Il n'est pas inutile d'ajouter quelques chiffres à ceux qu'a cités Monsieur le commissaire. En particulier, le nombre des saisies en France est passé de 300 000 en 1995 à 3,5 millions en 2004. Cette augmentation témoigne à la fois du succès remporté par l'administration des douanes, mais aussi, malheureusement, de la croissance exponentielle du phénomène de la contrefaçon, qui est proprement effrayante. Qui plus est, une part croissante de ces marchandises contrefaites est destinée au marché domestique français. En 2004, ce sont 44 % de ces produits saisis qui devaient être commercialisés sur le territoire national, alors qu'en 1995, cette part n'était que de 20 %. Cette situation est donc extrêmement grave. Elle est encore plus préoccupante en termes d'emploi, puisque l'on estime à 30 000 environ le nombre d'emplois perdus chaque année, même si les évaluations en ce domaine sont toujours délicates. Il faut également, comme l'a fait Monsieur Kovács, rappeler l'implication des réseaux mafieux dans ce commerce. En effet il est parfois difficile de convaincre les citoyens de cette réalité inquiétante. Seuls des réseaux criminels extrêmement bien organisés sont en mesure de mettre en place la logistique lourde qui est nécessaire à ces trafics et permet de contourner les obstacles que nous nous efforçons de lui opposer.
La contrefaçon est également une menace pour l'ordre public. Elle encourage en effet le travail clandestin, porte atteinte aux recettes fiscales et fait peser un risque sur la santé des consommateurs, de par la dangerosité des produits qu'elle met en circulation.
Il est indéniable que certaines zones géographiques sont plus concernées que d'autres. Il apparaît aujourd'hui que de nombreuses villes portuaires deviennent de véritables plaques tournantes de ces trafics, ce qui appelle des actions ciblées pour lutter contre ce fléau.
L'action du Gouvernement
Je souhaiterais à présent vous rappeler les différentes facettes de l'action du Gouvernement dans ce domaine.

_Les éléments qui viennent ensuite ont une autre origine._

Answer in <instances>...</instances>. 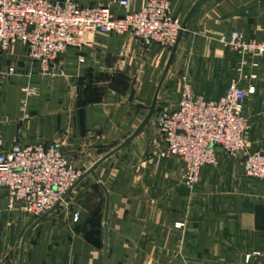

Tout d'abord, les sanctions pénales applicables en la matière ont été renforcées. En application de la loi du 9 mars 2004, la contrefaçon est aujourd'hui passible d'une peine d'emprisonnement de quatre ans et d'une amende de 400 000 euros. Si le délit est commis en bande organisée, ces peines sont portées à cinq ans d'emprisonnement et 500 000 euros d'amende. De plus, une circulaire de politique pénale a été diffusée auprès de l'ensemble des parquets pour les sensibiliser à ce problème. Les autres mesures annoncées en 2004 portent, elles aussi, leurs fruits, notamment en matière de contrôles douaniers, avec une augmentation de 75 % du nombre de saisies entre 2003 et 2004. L'action judiciaire sera également approfondie grâce à la transposition de la directive européenne du 29 avril 2004, que je présenterai dans les prochaines semaines. Ce texte permettra notamment d'aboutir à une meilleure évaluation du préjudice subi par les entreprises, sur lequel est basée la fixation des dommages-intérêts. Nous nous dotons donc d'instruments juridiques plus sophistiqués pour donner à la justice les moyens d'accroître son efficacité dans le domaine.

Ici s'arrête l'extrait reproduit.